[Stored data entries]

*** Block opens ***

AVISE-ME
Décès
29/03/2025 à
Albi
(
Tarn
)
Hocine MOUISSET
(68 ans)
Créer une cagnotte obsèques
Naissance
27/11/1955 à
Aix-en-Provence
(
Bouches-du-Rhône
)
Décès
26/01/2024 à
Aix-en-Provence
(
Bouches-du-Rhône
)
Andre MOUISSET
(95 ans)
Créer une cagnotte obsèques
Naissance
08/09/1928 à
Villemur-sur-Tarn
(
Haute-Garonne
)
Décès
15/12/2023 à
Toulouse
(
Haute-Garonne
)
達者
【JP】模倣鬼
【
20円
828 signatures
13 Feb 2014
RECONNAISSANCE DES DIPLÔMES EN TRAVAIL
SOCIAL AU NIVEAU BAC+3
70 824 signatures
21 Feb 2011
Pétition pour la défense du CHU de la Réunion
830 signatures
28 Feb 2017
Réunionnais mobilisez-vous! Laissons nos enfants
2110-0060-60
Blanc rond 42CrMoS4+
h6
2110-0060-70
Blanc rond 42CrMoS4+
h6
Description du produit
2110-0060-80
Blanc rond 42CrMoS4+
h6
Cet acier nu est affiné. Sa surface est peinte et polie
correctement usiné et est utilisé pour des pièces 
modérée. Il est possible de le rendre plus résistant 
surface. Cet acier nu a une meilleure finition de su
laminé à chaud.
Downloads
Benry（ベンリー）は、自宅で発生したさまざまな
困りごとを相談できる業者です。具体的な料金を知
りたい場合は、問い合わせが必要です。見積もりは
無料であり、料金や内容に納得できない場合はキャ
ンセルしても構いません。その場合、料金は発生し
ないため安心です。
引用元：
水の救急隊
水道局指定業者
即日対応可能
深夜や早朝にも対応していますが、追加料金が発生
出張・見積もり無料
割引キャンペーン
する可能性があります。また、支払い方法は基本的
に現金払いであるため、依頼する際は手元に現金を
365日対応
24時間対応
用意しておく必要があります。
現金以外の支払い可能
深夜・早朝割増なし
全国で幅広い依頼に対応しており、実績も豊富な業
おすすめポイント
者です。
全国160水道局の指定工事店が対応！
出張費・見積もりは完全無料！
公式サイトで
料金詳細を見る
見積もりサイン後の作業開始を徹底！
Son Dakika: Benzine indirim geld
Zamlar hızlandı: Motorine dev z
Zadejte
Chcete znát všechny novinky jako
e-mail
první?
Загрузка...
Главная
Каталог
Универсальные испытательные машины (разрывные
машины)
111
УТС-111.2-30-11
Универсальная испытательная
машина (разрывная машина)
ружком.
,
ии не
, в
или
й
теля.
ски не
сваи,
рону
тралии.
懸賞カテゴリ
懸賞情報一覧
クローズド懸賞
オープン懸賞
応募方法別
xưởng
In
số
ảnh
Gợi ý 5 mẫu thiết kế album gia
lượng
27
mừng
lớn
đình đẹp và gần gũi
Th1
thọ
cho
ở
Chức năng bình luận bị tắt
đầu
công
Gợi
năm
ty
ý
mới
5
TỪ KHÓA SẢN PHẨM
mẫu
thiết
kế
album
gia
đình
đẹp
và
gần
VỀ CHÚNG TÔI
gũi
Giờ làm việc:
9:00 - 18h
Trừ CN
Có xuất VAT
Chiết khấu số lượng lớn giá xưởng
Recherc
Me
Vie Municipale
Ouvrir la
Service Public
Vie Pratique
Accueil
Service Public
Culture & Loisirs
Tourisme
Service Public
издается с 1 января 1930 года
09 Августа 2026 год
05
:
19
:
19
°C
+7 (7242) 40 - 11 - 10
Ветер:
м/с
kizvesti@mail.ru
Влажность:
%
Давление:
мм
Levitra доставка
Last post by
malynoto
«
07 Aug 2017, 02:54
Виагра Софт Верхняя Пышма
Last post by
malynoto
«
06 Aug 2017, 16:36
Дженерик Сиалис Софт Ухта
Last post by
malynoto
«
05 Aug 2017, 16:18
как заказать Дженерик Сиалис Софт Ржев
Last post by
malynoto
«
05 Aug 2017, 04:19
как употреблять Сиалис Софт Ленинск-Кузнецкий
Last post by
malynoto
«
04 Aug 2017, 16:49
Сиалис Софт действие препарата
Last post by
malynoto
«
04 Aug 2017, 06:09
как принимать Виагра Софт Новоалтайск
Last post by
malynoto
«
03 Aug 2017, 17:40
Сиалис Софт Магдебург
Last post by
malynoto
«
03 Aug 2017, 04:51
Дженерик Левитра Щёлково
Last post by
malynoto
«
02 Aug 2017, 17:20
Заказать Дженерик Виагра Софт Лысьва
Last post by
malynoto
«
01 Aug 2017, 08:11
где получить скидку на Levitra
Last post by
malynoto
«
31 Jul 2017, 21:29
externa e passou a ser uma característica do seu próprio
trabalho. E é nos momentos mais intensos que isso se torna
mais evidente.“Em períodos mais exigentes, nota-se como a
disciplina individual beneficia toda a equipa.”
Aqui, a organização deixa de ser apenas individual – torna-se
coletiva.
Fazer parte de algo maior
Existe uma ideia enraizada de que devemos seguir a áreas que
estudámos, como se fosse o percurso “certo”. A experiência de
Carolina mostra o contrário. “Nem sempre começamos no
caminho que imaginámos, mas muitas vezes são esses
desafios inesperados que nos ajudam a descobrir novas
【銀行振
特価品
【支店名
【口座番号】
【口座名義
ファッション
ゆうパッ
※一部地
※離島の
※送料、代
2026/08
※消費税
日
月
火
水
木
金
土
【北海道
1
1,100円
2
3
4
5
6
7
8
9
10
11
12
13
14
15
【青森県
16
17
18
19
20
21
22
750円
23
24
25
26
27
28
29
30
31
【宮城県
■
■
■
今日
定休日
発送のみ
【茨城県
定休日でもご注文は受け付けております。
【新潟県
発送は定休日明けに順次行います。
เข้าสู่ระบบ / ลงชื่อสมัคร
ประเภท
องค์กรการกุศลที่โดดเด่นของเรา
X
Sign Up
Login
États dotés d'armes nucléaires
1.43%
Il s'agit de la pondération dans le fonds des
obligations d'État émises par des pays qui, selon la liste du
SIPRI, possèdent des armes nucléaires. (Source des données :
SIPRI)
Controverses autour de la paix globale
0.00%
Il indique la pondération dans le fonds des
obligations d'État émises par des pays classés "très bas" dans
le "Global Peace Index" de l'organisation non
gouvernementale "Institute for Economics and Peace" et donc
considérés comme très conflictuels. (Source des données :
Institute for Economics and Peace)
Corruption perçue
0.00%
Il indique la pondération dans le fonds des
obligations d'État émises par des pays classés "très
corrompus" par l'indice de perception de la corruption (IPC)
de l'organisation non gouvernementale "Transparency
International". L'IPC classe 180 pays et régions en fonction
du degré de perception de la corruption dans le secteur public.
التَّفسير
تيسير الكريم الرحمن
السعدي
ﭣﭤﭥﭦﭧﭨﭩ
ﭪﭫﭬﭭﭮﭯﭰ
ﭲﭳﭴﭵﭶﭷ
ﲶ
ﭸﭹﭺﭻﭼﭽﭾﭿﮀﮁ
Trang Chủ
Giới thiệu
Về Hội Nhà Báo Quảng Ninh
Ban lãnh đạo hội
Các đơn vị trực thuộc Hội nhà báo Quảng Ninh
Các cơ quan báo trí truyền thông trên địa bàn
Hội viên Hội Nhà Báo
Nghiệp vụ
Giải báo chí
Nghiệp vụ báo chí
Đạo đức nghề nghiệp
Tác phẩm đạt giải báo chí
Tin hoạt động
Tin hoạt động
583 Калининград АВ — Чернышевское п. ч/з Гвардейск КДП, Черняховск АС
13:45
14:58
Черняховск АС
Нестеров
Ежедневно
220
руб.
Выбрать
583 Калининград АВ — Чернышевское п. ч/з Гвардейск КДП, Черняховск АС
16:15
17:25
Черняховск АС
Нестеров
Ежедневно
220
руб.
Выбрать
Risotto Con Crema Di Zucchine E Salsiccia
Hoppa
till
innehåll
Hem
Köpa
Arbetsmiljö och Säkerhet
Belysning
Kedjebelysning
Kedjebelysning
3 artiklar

*** Block closes ***

Exercise description - If a line in the data holds the string "Софт", copy that line.

Solved exercise -
Виагра Софт Верхняя Пышма
Дженерик Сиалис Софт Ухта
как заказать Дженерик Сиалис Софт Ржев
как употреблять Сиалис Софт Ленинск-Кузнецкий
Сиалис Софт действие препарата
как принимать Виагра Софт Новоалтайск
Сиалис Софт Магдебург
Заказать Дженерик Виагра Софт Лысьва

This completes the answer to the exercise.